▸ **Source data**:
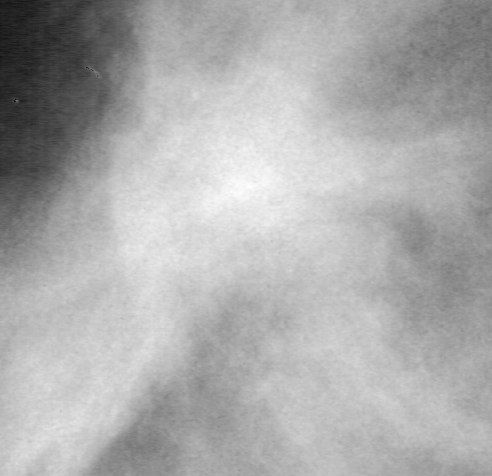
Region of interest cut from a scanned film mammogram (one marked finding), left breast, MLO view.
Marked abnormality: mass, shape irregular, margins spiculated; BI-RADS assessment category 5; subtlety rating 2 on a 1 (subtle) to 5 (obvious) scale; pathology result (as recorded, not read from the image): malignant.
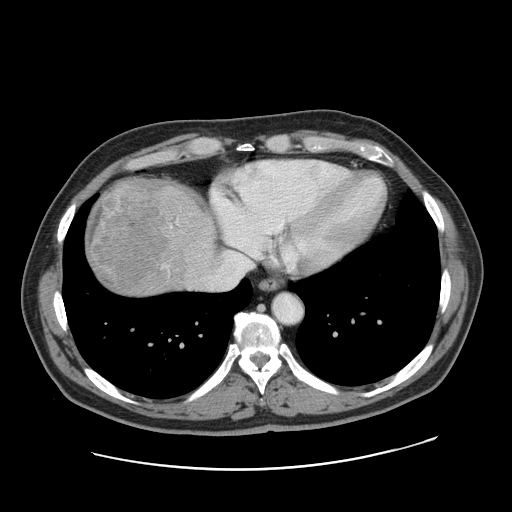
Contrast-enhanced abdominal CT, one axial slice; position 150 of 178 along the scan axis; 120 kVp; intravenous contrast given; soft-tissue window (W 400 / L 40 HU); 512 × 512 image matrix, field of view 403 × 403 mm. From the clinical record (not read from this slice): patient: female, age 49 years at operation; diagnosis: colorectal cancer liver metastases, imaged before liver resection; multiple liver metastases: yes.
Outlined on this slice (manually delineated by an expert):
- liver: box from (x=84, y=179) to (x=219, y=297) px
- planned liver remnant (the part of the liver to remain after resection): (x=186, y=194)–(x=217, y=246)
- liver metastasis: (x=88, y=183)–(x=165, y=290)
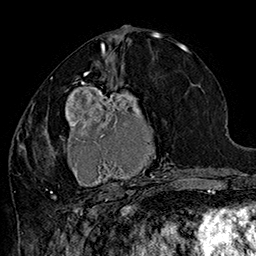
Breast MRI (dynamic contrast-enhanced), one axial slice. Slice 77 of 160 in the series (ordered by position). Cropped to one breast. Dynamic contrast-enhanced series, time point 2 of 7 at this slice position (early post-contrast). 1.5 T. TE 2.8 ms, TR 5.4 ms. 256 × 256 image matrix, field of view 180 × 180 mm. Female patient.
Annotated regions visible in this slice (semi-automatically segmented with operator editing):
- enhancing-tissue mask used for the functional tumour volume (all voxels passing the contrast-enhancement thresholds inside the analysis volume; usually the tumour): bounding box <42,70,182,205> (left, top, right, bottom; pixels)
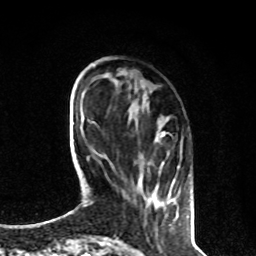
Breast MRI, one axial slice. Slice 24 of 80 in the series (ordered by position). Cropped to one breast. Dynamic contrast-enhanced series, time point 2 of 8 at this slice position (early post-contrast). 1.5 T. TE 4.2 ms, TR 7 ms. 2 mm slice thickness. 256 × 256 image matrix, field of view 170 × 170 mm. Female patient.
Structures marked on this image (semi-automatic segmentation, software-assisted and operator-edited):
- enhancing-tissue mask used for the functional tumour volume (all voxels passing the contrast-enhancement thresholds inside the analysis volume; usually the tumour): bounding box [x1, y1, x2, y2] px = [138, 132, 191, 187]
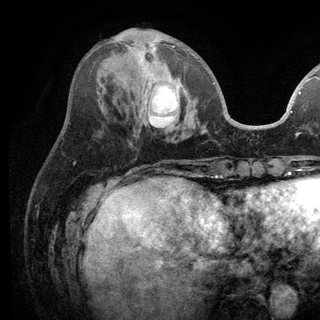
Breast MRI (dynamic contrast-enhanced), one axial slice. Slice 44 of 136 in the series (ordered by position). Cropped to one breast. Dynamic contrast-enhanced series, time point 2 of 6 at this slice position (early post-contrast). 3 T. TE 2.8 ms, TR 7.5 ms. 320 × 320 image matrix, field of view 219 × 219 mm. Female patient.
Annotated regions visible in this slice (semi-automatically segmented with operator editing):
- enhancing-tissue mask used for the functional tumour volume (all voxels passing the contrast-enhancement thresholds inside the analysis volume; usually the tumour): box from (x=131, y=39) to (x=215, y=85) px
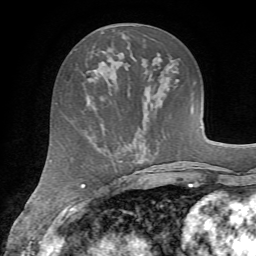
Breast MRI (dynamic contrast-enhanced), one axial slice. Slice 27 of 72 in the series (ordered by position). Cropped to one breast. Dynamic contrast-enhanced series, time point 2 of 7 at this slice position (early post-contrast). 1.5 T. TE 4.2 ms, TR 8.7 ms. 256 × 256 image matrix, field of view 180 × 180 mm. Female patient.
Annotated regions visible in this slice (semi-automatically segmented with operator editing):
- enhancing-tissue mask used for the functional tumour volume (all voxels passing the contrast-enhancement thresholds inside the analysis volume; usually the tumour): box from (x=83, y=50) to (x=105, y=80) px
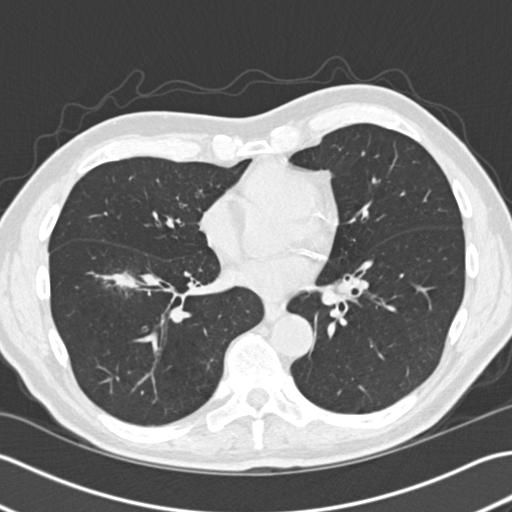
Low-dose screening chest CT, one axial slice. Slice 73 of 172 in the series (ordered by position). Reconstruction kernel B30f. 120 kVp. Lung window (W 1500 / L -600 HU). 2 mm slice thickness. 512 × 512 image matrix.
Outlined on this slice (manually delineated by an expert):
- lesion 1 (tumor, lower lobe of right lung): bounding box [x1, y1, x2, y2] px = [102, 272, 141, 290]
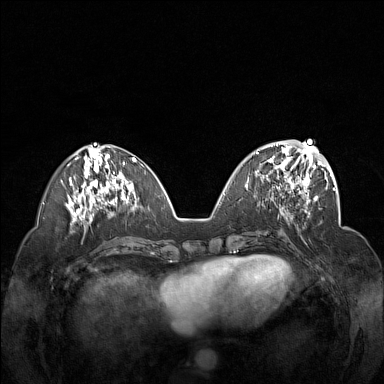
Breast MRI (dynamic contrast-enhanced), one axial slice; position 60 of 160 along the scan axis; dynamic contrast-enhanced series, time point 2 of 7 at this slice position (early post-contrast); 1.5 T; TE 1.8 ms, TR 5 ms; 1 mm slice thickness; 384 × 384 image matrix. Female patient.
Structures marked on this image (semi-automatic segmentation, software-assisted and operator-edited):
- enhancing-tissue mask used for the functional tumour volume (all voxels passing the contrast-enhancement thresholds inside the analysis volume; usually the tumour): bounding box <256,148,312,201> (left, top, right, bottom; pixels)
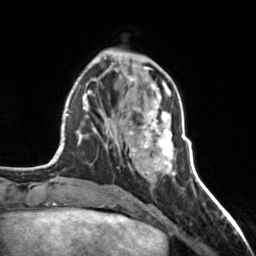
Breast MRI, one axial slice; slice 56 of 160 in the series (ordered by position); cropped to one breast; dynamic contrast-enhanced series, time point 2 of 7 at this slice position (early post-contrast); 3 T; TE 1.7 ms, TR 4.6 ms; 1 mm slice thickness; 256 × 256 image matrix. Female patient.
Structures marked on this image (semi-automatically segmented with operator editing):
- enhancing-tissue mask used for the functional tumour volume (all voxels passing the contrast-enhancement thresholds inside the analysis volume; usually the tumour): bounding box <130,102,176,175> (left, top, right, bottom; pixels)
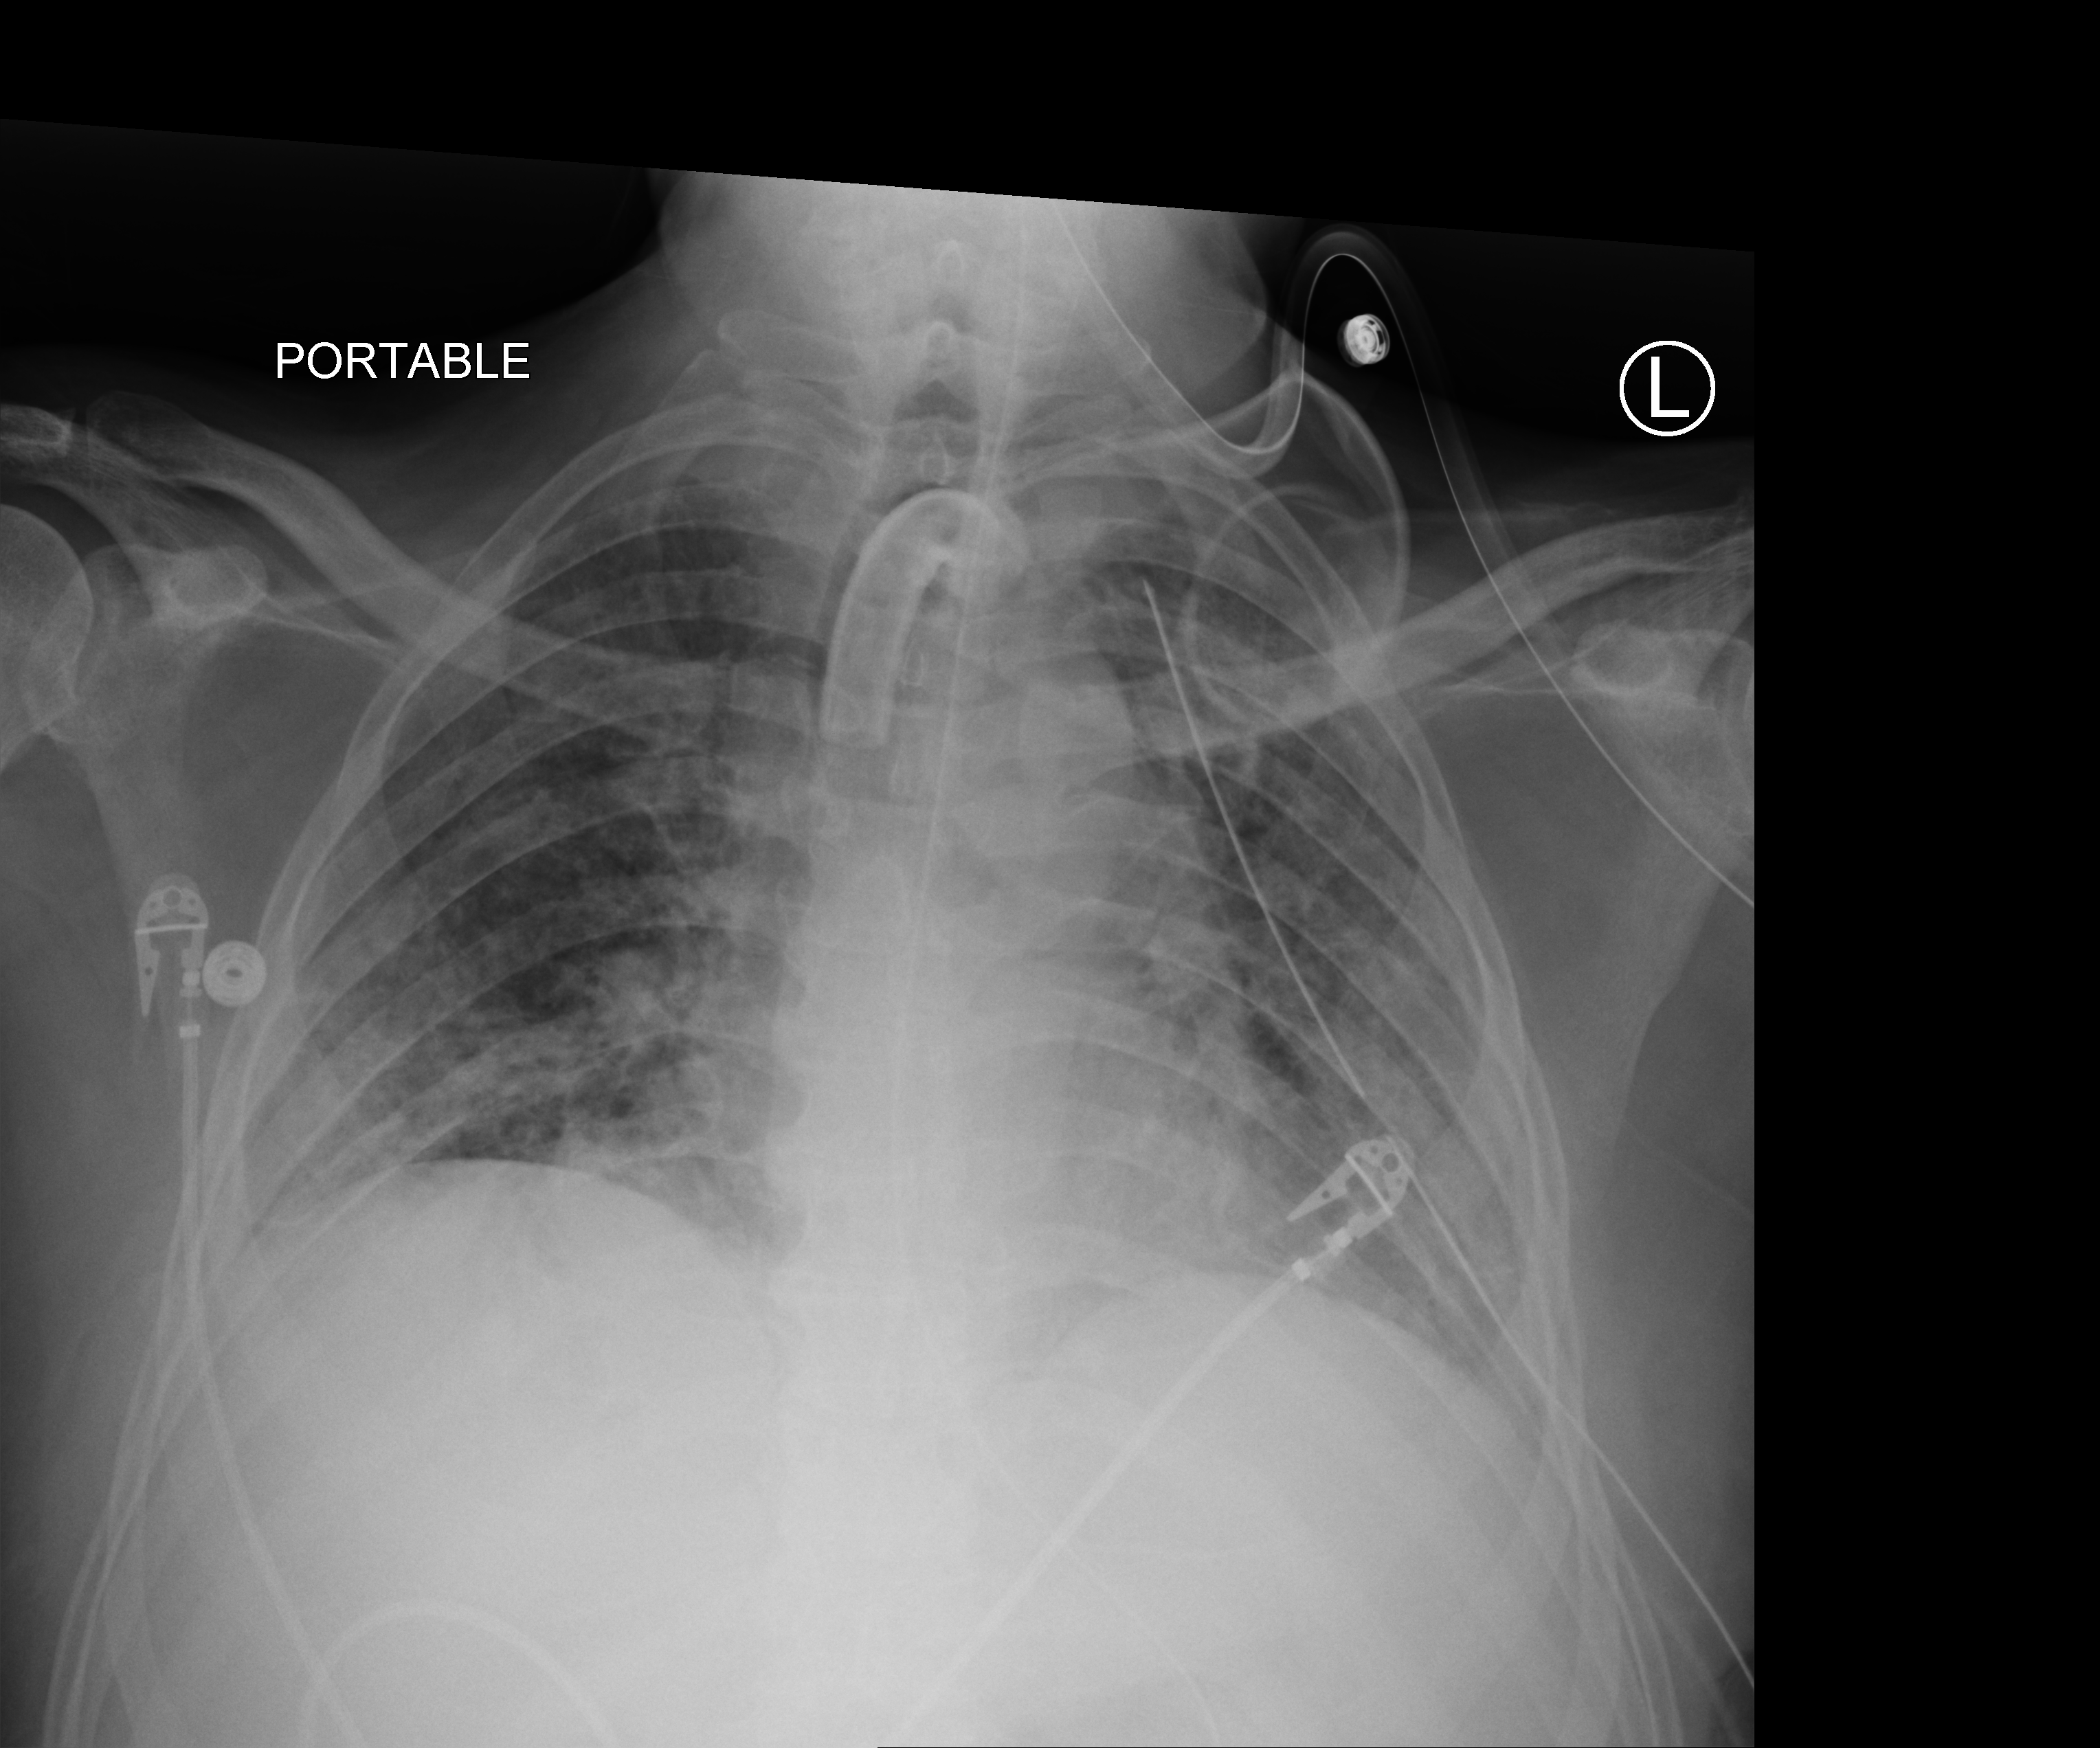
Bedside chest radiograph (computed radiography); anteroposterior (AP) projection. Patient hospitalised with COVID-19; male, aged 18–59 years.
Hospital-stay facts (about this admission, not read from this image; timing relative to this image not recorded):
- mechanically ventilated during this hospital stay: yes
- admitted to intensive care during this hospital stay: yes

▸ **Problem to work on**:
Among the entries above, take the line with "slice. Slice 77", the line with "slice. Slice 27", and all the lines between them, and restate them word for word without pictures.

▸ **Response to this exercise**:
Breast MRI (dynamic contrast-enhanced), one axial slice. Slice 77 of 160 in the series (ordered by position). Cropped to one breast. Dynamic contrast-enhanced series, time point 2 of 7 at this slice position (early post-contrast). 1.5 T. TE 2.8 ms, TR 5.4 ms. 256 × 256 image matrix, field of view 180 × 180 mm. Female patient.
Annotated regions visible in this slice (semi-automatically segmented with operator editing):
- enhancing-tissue mask used for the functional tumour volume (all voxels passing the contrast-enhancement thresholds inside the analysis volume; usually the tumour): bounding box <42,70,182,205> (left, top, right, bottom; pixels)
Breast MRI, one axial slice. Slice 24 of 80 in the series (ordered by position). Cropped to one breast. Dynamic contrast-enhanced series, time point 2 of 8 at this slice position (early post-contrast). 1.5 T. TE 4.2 ms, TR 7 ms. 2 mm slice thickness. 256 × 256 image matrix, field of view 170 × 170 mm. Female patient.
Structures marked on this image (semi-automatic segmentation, software-assisted and operator-edited):
- enhancing-tissue mask used for the functional tumour volume (all voxels passing the contrast-enhancement thresholds inside the analysis volume; usually the tumour): bounding box [x1, y1, x2, y2] px = [138, 132, 191, 187]
Breast MRI (dynamic contrast-enhanced), one axial slice. Slice 44 of 136 in the series (ordered by position). Cropped to one breast. Dynamic contrast-enhanced series, time point 2 of 6 at this slice position (early post-contrast). 3 T. TE 2.8 ms, TR 7.5 ms. 320 × 320 image matrix, field of view 219 × 219 mm. Female patient.
Annotated regions visible in this slice (semi-automatically segmented with operator editing):
- enhancing-tissue mask used for the functional tumour volume (all voxels passing the contrast-enhancement thresholds inside the analysis volume; usually the tumour): box from (x=131, y=39) to (x=215, y=85) px
Breast MRI (dynamic contrast-enhanced), one axial slice. Slice 27 of 72 in the series (ordered by position). Cropped to one breast. Dynamic contrast-enhanced series, time point 2 of 7 at this slice position (early post-contrast). 1.5 T. TE 4.2 ms, TR 8.7 ms. 256 × 256 image matrix, field of view 180 × 180 mm. Female patient.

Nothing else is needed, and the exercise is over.